Who is your favourite fictional vampire - from TV, film, literature or comics?
Why go any further than the source? Dracula. Both in the novel and in Lugosi’s original interpretation.
What are you currently working on?
I’m wrapping up edits on the third Pitt novel and warming up a new stand alone crime novel that will be set in Los Angeles.
What made you get into writing in the first place?
Well, I always loved writing from way back. As a kid I loved to write stories for myself. But I really just stumbled into it as a profession. I wrote my first novel, CAUGHT STEALING, as an exercise more than anything. It was a series of bizarre coincidences that lead to it being published several years later. After that, I just kept working my ass off. The alternative is bartending, and I’ve had more than enough of that brand of the undead life.
As a reader what book have you most enjoyed reading recently and why?
The best thing I’ve read in ages was Cormac McCarthy’s THE ROAD. I’m a fan to start with, but this is one of the most terrifying and beautiful books I’ve ever read. A vision of post-apocalypse America without a shred of the usual sense of adventure that usually informs that sub genre. Merciless and credible and utterly fucked up. The prose is both stripped and poetic. Best to be in a very good mood before you start it.
What next for Charlie Huston? (Do you have any personal or professional plans that you would like to share?)

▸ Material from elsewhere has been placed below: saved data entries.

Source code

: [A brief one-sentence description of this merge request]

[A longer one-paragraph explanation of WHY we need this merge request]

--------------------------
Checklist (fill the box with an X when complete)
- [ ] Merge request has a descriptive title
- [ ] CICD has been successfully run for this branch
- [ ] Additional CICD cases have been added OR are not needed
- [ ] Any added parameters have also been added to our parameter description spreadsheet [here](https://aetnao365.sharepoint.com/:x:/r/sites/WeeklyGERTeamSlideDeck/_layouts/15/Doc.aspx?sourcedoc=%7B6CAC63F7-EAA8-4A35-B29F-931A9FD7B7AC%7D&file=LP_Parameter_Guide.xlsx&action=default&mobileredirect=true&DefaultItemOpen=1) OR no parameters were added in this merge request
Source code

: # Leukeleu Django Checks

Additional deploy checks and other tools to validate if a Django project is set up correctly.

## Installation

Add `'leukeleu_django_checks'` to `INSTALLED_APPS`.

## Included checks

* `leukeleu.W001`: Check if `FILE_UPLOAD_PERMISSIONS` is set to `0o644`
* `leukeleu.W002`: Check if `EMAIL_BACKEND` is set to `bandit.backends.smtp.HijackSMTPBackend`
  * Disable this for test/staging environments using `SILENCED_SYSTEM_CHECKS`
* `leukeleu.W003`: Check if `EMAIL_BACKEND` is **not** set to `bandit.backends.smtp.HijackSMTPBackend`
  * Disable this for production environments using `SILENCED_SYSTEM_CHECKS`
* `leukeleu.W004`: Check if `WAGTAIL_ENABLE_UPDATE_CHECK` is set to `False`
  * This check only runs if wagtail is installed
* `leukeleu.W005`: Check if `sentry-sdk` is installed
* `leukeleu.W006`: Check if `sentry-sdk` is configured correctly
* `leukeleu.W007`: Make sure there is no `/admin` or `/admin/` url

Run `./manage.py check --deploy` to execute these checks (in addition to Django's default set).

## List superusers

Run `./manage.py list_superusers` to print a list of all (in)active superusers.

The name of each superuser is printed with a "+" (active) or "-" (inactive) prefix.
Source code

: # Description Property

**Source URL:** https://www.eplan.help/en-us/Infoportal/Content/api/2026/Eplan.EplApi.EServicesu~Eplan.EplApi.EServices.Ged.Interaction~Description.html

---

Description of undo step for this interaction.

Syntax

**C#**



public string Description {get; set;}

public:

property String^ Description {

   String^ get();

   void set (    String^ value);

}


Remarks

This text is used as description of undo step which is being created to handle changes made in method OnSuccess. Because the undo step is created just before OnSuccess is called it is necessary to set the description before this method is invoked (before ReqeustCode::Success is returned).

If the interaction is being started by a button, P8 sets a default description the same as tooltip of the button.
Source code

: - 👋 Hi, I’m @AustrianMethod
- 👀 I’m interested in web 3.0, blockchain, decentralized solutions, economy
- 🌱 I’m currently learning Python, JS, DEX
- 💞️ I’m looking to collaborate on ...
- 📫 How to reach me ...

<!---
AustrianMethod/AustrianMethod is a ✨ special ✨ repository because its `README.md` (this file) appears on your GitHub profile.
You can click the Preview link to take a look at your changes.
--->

As I say, I’m starting a new stand alone crime book, and I’ll also write the fourth Pitt novel this year. I’ve been writing MOON KNIGHT for Marvel Comics, and, while my run on that book will come to an end this summer, I expect to do some more work for them. Other than that, I’ll be trying to get a little sleep and maybe take a look at the sun every now and then.
27th January 2007
A big "Thank You" to Charlie Huston for taking part in the LoveVampires Interview. Already Dead will be available in UK book stores from February and No Dominion will be released in the UK on 5th July 2007, both books are published in the UK by Orbit.